What the task requires
Each record is to be printed exactly as given, down to the last mark.

Collection entries
============================================================

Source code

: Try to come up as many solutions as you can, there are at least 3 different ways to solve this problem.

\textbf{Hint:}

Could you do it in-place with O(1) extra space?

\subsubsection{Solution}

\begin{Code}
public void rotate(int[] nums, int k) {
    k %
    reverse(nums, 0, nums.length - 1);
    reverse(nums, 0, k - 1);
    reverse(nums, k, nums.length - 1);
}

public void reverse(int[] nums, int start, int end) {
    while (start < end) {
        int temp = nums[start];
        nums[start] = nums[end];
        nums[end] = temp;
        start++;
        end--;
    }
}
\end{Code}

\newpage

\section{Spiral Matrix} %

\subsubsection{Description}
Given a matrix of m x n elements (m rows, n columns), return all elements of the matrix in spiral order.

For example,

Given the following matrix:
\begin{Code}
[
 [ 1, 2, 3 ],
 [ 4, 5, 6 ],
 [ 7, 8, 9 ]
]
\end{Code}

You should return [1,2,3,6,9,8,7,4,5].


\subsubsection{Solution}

============================================================

Solution to the exercise
Source code

: Try to come up as many solutions as you can, there are at least 3 different ways to solve this problem.

\textbf{Hint:}

Could you do it in-place with O(1) extra space?

\subsubsection{Solution}

\begin{Code}
public void rotate(int[] nums, int k) {
    k %
    reverse(nums, 0, nums.length - 1);
    reverse(nums, 0, k - 1);
    reverse(nums, k, nums.length - 1);
}

public void reverse(int[] nums, int start, int end) {
    while (start < end) {
        int temp = nums[start];
        nums[start] = nums[end];
        nums[end] = temp;
        start++;
        end--;
    }
}
\end{Code}

\newpage

\section{Spiral Matrix} %

\subsubsection{Description}
Given a matrix of m x n elements (m rows, n columns), return all elements of the matrix in spiral order.

For example,

Given the following matrix:
\begin{Code}
[
 [ 1, 2, 3 ],
 [ 4, 5, 6 ],
 [ 7, 8, 9 ]
]
\end{Code}

You should return [1,2,3,6,9,8,7,4,5].


\subsubsection{Solution}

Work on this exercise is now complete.